## [Information supplied]

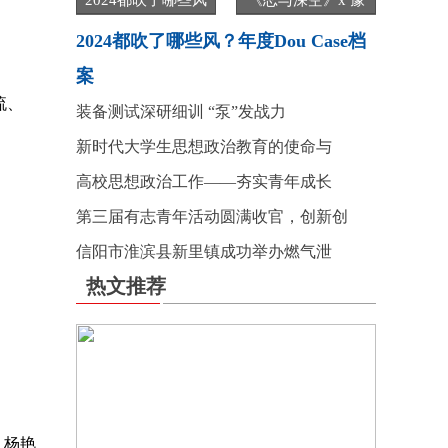
2024都吹了哪些风
《恋与深空》x 豫
2024都吹了哪些风？年度Dou Case档
案
流、
装备测试深研细训 “泵”发战力
新时代大学生思想政治教育的使命与
高校思想政治工作——夯实青年成长
第三届有志青年活动圆满收官，创新创
信阳市淮滨县新里镇成功举办燃气泄
热文推荐
：杨艳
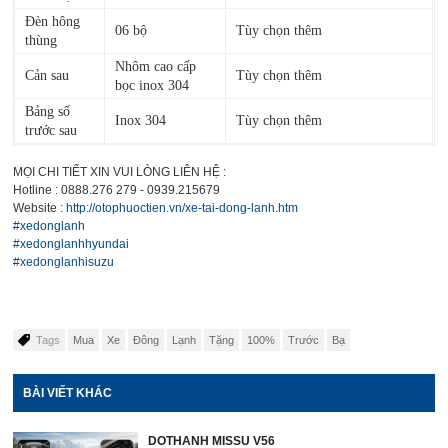
Đèn hông
06 bộ
Tùy chọn thêm
thùng
Nhôm cao cấp
Cản sau
Tùy chọn thêm
bọc inox 304
Bảng số
Inox 304
Tùy chọn thêm
trước sau
MỌI CHI TIẾT XIN VUI LÒNG LIÊN HỆ :
Hotline : 0888.276 279 - 0939.215679
Website :
http://otophuoctien.vn/xe-tai-dong-lanh.htm
#xedonglanh
#xedonglanhhyundai
#xedonglanhisuzu
Tags
Mua
Xe
Đông
Lạnh
Tặng
100%
Trước
Bạ
BÀI VIẾT KHÁC
DOTHANH MISSU V56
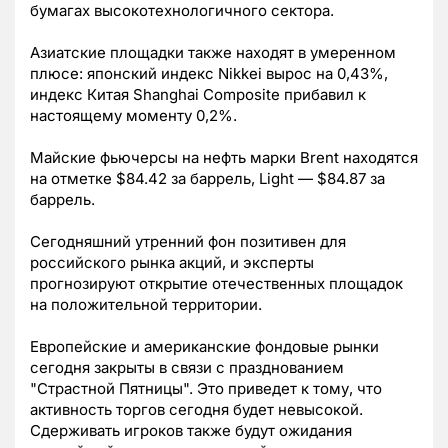
бумагах высокотехнологичного сектора.
Азиатские площадки также находят в умеренном
плюсе: японский индекс Nikkei вырос на 0,43%,
индекс Китая Shanghai Composite прибавил к
настоящему моменту 0,2%.
Майские фьючерсы на нефть марки Brent находятся
на отметке $84.42 за баррель, Light — $84.87 за
баррель.
Сегодняшний утренний фон позитивен для
российского рынка акций, и эксперты
прогнозируют открытие отечественных площадок
на положительной территории.
Европейские и американские фондовые рынки
сегодня закрыты в связи с празднованием
"Страстной Пятницы". Это приведет к тому, что
активность торгов сегодня будет невысокой.
Сдерживать игроков также будут ожидания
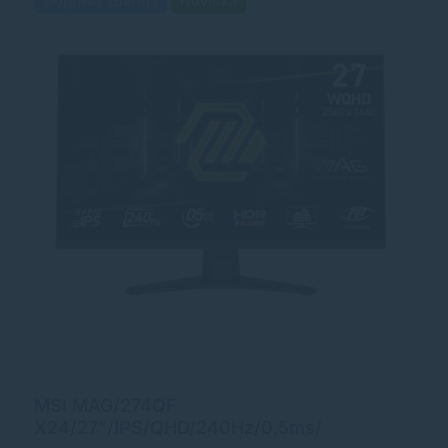
Doprava zdarma
Novinka
MSI MAG/274QF
X24/27"/IPS/QHD/240Hz/0,5ms/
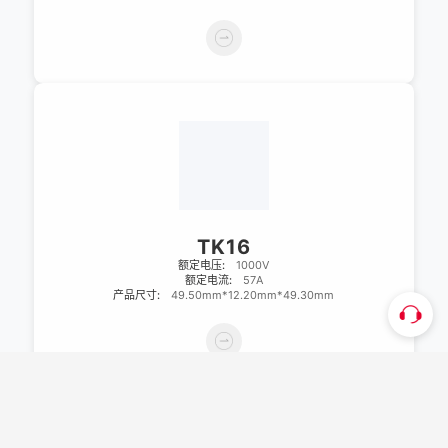
TK16
额定电压:
1000V
额定电流:
57A
产品尺寸:
49.50mm*12.20mm*49.30mm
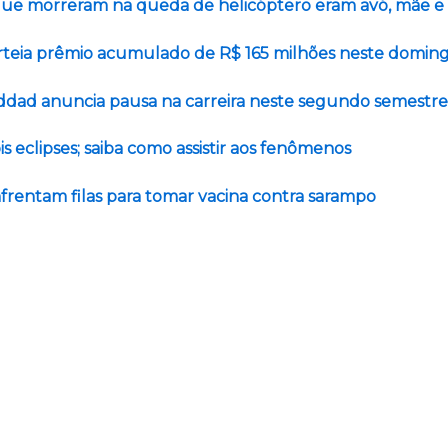
ue morreram na queda de helicóptero eram avó, mãe e 
teia prêmio acumulado de R$ 165 milhões neste domin
addad anuncia pausa na carreira neste segundo semestre
is eclipses; saiba como assistir aos fenômenos
frentam filas para tomar vacina contra sarampo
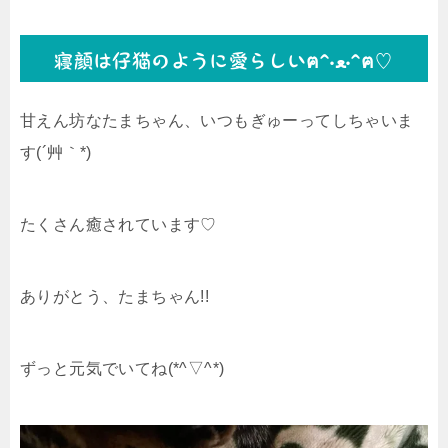
寝顔は仔猫のように愛らしいฅ^•ﻌ•^ฅ♡
甘えん坊なたまちゃん、いつもぎゅーってしちゃいま
す(´艸｀*)
たくさん癒されています♡
ありがとう、たまちゃん!!
ずっと元気でいてね(*^▽^*)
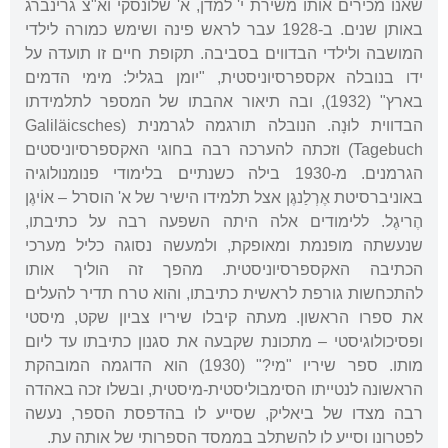
שאנו מכירים אותו משירת י' למדן, א' שלונסקי וא"צ גרינברג
באותן שנים. ב-1928 עבר לראש פינה ושימש כמורה לילדי
המושבה ולילדי הבדווים בסביבה. תקופת חיים זו תועדה על
ידו בנובלה אקספרסיוניסטית, "יומן בגליל: מימי הדמים
בארץ" (1932), ובה תיאור אהבתו של המספר לתלמידתו
הבדווית לוּנָה. הנובלה תורגמה לגרמנית (Galiläicsches
Tagebuch) וזכתה להערכה רבה בחוגי האקספרסיוניסטים
הגרמנים. מ-1930 בילה כשנתיים בלימודי פנומנולוגיה
באוניברסיטת אֶרְלַנגֶן אצל תלמידו הישיר של א' הוסרל – אוֹיגֶן
הֶריגֶל. ללימודים אלה היתה השפעה רבה על כתיבתו,
שנעשתה מופנמת ומאופקת, ולמעשה נסוגה כליל מערכי
הכתיבה האקספרסיוניסטית. מהפך זה הוליך אותו
להתכחשות גורפת לראשית כתיבתו, והוא טרח תדיר להעלים
את ספרו הראשון. מעתה קיבלו שיריו צביון שקט, מיסטי
ופסיכולוגיסטי – מתכונת שקבעה את סגנון כתיבתו עד ליום
מותו. ספר שיריו "מי?" (1930) הוא הדוגמה המובהקת
הראשונה לנטייתו הסימבוליסטית-מיסטית, ובשלו זכה באהדה
רבה מצדו של ביאליק, שסייע לו בהדפסת הספר, נעשה
לפטרונו וסייע לו להשתלב בממסד הספרותי של אותה עת.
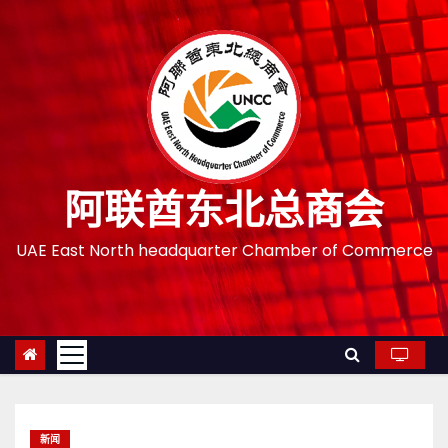
跳
至
内
容
阿联酋东北总商会
UAE East North headquarter Chamber of Commerce
新闻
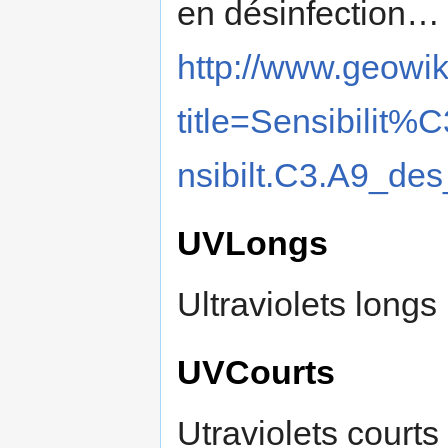
en désinfection… V
http://www.geowik
title=Sensibil
nsibilt.C3.A9_de
UVLongs
Ultraviolets longs
UVCourts
Utraviolets courts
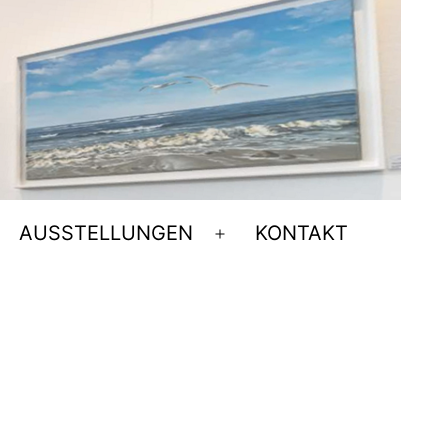
AUSSTELLUNGEN
KONTAKT
Menü
öffnen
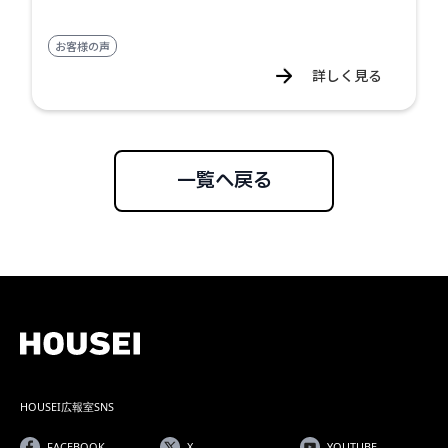
お客様の声
詳しく見る
一覧へ戻る
HOUSEI広報室SNS
FACEBOOK
X
YOUTUBE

## [Exercise goal]
Look back at the entries above. Retype the line with "הגרמנים. מ-1930 בילה", the line with "ופסיכולוגיסטי – מתכונת", and all lines in between.

## [Exercise solution]
הגרמנים. מ-1930 בילה כשנתיים בלימודי פנומנולוגיה
באוניברסיטת אֶרְלַנגֶן אצל תלמידו הישיר של א' הוסרל – אוֹיגֶן
הֶריגֶל. ללימודים אלה היתה השפעה רבה על כתיבתו,
שנעשתה מופנמת ומאופקת, ולמעשה נסוגה כליל מערכי
הכתיבה האקספרסיוניסטית. מהפך זה הוליך אותו
להתכחשות גורפת לראשית כתיבתו, והוא טרח תדיר להעלים
את ספרו הראשון. מעתה קיבלו שיריו צביון שקט, מיסטי
ופסיכולוגיסטי – מתכונת שקבעה את סגנון כתיבתו עד ליום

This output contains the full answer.